To: Dave who wrote (6601)8/4/2001 7:51:01 AM
From: HairBall  Read Replies (1) | Respond to of 74559
 
Dave: The Depressions and recessions that follow Speculative Manias results from the rapid disappearance of the sheer volume of money that is thrown willy-nilly at imaginary business models.

I have found the "Cool Posts" of the day are rarely about getting it right, but about how you said what ever it is you're saying. Your post is in fact what the manias have always been about, the orchestrated transfer of wealth...

Regards,
LG



To: Dave who wrote (6601)8/4/2001 11:49:33 AM
From: Wyätt Gwyön  Read Replies (1) | Respond to of 74559
 
hi Dave,

In previous manias, the biggest problem investors faced was TOO MUCH imagination.
In every investment mania, including the 20's and the 90's, but also during the Railway Bubble, Canal Bubble, the and South Seas Bubble, many people invested in pie-in-the-sky concepts with precious little basis in reality


the thing is, what you're talking about and what i'm talking about are two different things. you're talking about the huckster's pitch, which is always very imaginative in a credit-driven bubble such as our own. but that is just snakeoil talking.

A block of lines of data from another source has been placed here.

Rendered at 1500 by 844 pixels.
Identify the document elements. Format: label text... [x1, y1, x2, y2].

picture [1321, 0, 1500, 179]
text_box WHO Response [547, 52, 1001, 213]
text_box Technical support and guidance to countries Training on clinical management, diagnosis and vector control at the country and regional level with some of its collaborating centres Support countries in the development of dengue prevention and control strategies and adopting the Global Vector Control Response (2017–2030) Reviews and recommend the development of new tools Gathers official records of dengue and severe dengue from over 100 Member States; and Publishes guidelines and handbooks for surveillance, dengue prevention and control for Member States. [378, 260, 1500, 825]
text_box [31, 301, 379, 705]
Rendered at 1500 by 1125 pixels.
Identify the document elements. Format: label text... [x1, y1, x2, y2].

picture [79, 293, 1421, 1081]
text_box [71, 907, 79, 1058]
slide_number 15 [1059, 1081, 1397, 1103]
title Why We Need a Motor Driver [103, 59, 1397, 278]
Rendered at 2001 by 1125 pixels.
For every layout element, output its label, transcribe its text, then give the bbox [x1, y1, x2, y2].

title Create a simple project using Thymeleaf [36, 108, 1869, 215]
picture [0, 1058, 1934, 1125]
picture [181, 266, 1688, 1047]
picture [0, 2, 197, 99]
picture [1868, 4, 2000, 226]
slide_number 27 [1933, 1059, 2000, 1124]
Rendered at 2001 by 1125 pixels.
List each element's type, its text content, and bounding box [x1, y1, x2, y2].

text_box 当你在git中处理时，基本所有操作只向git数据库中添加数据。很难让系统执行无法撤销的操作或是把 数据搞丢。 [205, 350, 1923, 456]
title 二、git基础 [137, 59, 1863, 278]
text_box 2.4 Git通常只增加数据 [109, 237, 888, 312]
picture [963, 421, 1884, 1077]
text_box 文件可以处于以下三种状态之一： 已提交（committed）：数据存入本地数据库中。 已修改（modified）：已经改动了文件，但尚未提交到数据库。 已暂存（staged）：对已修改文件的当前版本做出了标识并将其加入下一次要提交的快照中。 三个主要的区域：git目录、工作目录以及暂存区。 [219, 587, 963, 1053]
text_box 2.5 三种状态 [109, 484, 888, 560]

in contrast, the "imagination" i spoke of is not that of the huckster, but that of the investor (or lack of same in the rube, as the case may be). he who accepts the huckster's pitch at face value is like a guard dog who devours poisoned meat from the hand of a burglar planning to rob you. but the skeptical dog, the salty dog, can imagine other eventualities than a free lunch from a snakeoil salesman and thus stands his guard. it is about imagining a world other than the one CNBC feeds to you.